Yoyon Mudjiono, tahun 2011, Universitas Islam Negeri Surabaya, dalam
jurnal Ilmu Komunikasi Vol.1 No.1 yang berjudul “Kajian Semiotik dalam Film”
yang menggunakan semiotik yang sama. Akan tetapi, jurnal ini lebih memaparkan
defenisi dari film dan bagian-bagian film. Jurnal ini memaparkan bahwa film
sebaiknya dinilai dari segi artistic bukan secara rasional saja, sebab jika hanya
dinilai secara rasional, sebuah film artistik boleh jadi tidak berharga karena tidak
mempunyai maksud dan makna tertentu.
Taufan Saputra, tahun 2014, Universitas Mulawarman, dalam eJournal Ilmu
Komunikasi, Volume 2, Nomor 2, 2014: 273-286 yang berjudul “Representasi
Analisis Semiotik Pesan moral dalam Film 2012 Karya Roland Emmrich” yang
menggunakan semiotik yang sama. Akan tetapi, penelitian ini bertujuan untuk
merepresentasikan analisis Semiotik pesan moral dalam film 2012 karya Roland
Emmrich. Pada penelitian ini peneliti menggunakan metode penelitian model
Roland Barthes yang di mana pada scene-scene dalam film 2012 yang terdapat
makna pesan moral positif diambil dengan mendenotasikan makna dari pesan
serta makna konotasi dari makna sesungguhnya.

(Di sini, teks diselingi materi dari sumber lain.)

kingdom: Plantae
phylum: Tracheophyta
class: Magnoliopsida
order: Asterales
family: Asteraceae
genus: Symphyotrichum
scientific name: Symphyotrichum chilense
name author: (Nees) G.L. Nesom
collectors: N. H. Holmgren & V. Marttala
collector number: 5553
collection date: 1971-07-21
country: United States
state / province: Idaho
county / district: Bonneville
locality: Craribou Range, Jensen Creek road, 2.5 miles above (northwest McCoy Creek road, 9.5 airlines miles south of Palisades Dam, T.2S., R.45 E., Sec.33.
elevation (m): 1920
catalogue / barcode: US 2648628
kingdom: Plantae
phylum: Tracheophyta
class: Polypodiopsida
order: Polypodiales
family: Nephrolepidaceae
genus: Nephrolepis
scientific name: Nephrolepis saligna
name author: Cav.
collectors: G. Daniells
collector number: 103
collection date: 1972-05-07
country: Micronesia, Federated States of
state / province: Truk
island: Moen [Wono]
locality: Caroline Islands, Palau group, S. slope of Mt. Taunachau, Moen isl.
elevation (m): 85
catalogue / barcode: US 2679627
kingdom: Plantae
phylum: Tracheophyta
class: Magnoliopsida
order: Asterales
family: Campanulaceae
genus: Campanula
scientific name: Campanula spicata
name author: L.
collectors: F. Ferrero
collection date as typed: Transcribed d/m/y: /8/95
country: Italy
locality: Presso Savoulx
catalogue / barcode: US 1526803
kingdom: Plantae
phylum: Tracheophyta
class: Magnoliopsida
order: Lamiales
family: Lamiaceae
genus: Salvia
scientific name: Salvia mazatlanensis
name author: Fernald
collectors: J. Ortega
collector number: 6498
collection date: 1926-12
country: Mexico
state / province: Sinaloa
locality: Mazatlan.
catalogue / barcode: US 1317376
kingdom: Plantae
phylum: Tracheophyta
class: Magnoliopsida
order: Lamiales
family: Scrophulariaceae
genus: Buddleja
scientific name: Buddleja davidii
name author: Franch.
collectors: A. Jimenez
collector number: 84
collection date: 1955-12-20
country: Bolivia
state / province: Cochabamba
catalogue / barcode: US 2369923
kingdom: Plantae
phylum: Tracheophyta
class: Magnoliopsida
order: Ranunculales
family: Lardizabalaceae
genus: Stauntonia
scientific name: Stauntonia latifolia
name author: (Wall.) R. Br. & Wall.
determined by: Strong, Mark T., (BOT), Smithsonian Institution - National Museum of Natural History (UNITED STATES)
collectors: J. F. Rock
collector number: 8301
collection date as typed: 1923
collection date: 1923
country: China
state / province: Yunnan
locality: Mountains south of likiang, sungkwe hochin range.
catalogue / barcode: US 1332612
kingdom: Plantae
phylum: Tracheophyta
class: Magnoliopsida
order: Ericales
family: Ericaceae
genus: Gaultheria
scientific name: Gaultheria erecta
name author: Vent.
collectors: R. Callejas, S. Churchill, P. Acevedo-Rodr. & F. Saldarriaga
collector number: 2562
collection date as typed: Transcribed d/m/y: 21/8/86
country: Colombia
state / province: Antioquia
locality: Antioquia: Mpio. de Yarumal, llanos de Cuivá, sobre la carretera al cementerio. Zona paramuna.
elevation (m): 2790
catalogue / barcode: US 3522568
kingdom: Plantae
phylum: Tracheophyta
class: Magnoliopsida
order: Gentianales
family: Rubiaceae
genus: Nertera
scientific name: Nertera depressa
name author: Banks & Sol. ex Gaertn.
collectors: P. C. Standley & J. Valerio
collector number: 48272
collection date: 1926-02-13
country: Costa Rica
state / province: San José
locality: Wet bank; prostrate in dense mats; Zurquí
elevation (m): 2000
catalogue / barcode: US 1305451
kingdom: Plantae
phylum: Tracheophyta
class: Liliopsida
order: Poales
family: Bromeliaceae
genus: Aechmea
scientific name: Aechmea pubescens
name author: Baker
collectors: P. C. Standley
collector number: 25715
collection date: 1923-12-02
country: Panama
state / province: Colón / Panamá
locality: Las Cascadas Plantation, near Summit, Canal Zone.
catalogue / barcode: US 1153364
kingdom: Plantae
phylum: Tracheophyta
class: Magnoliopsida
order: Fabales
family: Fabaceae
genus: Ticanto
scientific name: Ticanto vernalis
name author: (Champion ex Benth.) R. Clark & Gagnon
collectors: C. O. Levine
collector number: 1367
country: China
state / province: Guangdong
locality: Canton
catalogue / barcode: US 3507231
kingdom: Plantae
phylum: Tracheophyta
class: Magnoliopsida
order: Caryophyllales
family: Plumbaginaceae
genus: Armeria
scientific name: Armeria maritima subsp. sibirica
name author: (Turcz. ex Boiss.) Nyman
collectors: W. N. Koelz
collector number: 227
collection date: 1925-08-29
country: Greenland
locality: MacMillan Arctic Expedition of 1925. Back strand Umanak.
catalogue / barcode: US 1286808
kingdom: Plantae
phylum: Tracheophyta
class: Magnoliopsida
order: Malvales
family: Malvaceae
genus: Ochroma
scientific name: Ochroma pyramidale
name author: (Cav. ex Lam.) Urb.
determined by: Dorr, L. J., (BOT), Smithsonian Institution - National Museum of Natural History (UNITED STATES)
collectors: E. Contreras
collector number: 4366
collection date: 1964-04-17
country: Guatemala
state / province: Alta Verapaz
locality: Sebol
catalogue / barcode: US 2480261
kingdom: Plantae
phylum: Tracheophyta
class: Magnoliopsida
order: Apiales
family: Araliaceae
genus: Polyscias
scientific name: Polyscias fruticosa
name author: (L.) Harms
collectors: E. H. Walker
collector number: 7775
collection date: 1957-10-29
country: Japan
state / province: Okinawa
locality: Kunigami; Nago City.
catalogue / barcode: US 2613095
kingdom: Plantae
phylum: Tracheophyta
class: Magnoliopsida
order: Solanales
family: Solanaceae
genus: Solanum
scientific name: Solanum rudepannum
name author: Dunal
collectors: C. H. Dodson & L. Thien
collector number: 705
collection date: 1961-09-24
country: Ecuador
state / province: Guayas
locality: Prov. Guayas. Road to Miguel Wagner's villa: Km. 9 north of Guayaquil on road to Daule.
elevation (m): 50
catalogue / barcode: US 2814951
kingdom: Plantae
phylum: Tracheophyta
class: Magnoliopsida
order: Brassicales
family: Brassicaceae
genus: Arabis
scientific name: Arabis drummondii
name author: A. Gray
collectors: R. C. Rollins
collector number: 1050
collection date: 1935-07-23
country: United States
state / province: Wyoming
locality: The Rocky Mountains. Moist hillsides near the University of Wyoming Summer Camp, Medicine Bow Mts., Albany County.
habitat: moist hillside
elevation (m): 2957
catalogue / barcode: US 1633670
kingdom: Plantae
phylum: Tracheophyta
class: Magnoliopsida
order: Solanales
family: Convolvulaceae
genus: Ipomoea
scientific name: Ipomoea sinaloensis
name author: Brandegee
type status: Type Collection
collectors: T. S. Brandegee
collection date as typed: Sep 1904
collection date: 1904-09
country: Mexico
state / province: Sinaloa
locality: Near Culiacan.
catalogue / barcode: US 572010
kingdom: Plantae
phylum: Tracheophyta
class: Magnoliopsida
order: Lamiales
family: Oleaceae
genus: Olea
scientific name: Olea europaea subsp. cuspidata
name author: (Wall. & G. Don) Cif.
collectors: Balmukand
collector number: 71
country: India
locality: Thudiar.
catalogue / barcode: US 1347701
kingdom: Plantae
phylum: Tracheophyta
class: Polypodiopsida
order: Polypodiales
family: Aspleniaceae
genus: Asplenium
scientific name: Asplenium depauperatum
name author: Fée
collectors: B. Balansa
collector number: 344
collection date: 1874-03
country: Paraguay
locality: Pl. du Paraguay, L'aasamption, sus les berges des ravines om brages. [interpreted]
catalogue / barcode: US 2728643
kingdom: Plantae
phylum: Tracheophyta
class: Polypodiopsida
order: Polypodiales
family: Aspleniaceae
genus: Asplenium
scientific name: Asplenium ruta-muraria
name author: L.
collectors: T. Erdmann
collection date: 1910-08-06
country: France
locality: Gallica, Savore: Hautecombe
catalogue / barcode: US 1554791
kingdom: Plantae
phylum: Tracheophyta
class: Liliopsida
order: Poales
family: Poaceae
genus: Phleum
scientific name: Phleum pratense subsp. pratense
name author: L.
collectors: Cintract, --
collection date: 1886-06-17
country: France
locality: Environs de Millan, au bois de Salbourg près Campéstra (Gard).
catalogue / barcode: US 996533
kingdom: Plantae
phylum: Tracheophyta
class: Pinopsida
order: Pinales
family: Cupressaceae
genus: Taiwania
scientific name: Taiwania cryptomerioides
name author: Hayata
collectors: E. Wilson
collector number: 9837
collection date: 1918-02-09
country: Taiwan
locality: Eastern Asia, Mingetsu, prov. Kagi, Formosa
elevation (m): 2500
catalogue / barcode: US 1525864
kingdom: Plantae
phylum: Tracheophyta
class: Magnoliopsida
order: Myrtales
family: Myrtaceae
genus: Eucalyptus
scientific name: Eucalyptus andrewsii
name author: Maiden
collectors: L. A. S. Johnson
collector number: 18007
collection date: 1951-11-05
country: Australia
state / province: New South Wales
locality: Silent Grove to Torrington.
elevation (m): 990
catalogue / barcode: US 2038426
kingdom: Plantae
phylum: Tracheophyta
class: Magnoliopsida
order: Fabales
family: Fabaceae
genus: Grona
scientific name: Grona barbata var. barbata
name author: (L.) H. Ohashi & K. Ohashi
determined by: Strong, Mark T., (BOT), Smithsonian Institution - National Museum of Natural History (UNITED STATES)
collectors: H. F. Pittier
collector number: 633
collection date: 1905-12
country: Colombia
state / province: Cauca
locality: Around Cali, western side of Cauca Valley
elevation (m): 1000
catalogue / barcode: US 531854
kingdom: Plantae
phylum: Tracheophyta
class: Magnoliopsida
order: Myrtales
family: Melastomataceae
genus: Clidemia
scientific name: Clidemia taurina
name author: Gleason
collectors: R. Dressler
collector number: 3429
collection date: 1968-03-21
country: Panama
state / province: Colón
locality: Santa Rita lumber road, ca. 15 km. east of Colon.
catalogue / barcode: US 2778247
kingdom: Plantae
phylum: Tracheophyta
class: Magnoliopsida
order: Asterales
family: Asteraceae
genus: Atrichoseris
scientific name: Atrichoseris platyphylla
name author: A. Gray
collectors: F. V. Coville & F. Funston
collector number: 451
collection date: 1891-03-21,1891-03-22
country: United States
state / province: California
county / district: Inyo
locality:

Dianita Dyah Makrufi, tahun 2013, Universitas Islam Negeri Sunan Kalijaga,
dalam skripsinya yang berjudul “Pesan Moral Islami dalam Film Sang Pencerah”
yang memaparkan penggunaan teori semiotik yang sama yaitu semiotik Roland
Barthes. Pada skripsi ini juga mengambil pesan moral dari sebuah film yang
menceritakan sosok seorang tokoh khususnya tokoh Islami.

Johanes Ginting, tahun 2011, Universitas Sumatera Utara, dalam skripsinya
yang berjudul “Analisis Semiotika Eksploitasi Anak dalam Sinetron Buku Harian
Baim” menjelaskan bahwa analisis semiotik yang mencari sebuah tanda dalam
suatu karya maupun budaya dapat dipahami dengan benar. Akan tetapi, skripsi ini
bertujuan untuk mengetahui peran seorang anak yang seharusnya bermain
selayaknya anak di bawah umur pada umumnya dengan anak yang sudah bekerja
sebagai seorang profesional melalui sinetron tersebut yang saling berhubungan.

2.2 Konsep
Dalam konsep akan dipaparkan variabel-variabel yang terdapat dalam judul
penelitian.

2.2.1 Tinjauan Umum Film
Secara etimologis, film berarti moving image, gambar bergerak. Awalnya,

film lahir sebagai bagian dari perkembangan teknologi. Ia ditemukan dari hasil
pengembangan prinsip-prinsip fotografi dan proyektor. Thomas Edison yang
untuk pertama kalinya mengembangkan kamera citra bergerak pada tahun 1888
ketika ia membuat film sepanjang 15 detik yang merekam salah seorang
asistennya ketika sedang bersin. Segera sesudah itu, Lumiere bersaudara
memberikan pertunjukkan film sinematik kepada umum di sebuah kafe di Paris
(Danesi, 2010: 132).

Film telah menjadi media bertutur manusia, sebuah alat komunikasi untuk
menyampaikan kisah. Jika sebelumnya bercerita dilakukan dengan lisan,
kemudian tulisan, dan kini muncul satu medium lagi dengan gambar bergerak,
yang diceritakan adalah perihal kehidupan. Dari sini lah kita dapat mengatakan
bahwa film sebagai representasi dunia nyata. Film dibuat representasinya oleh
pembuat film dengan cara melakukan pengamatan terhadap masyarakat,
melakukan seleksi realitas yang bisa diangkat menjadi film dan menyingkirkan
yang tidak perlu, serta merekonstruksi hal yang dimulai saat menulis skenario
hingga film selesai dibuat. Meski demikian, realitas yang tampil dalam film
bukanlah realitas sebenarnya. Film menjadi imitasi kehidupan nyata yang
merupakan hasil karya seni, dimana di dalamnya di warnai dengan nilai estetis
dan pesan-pesan tentang nilai yang terkemas rapi.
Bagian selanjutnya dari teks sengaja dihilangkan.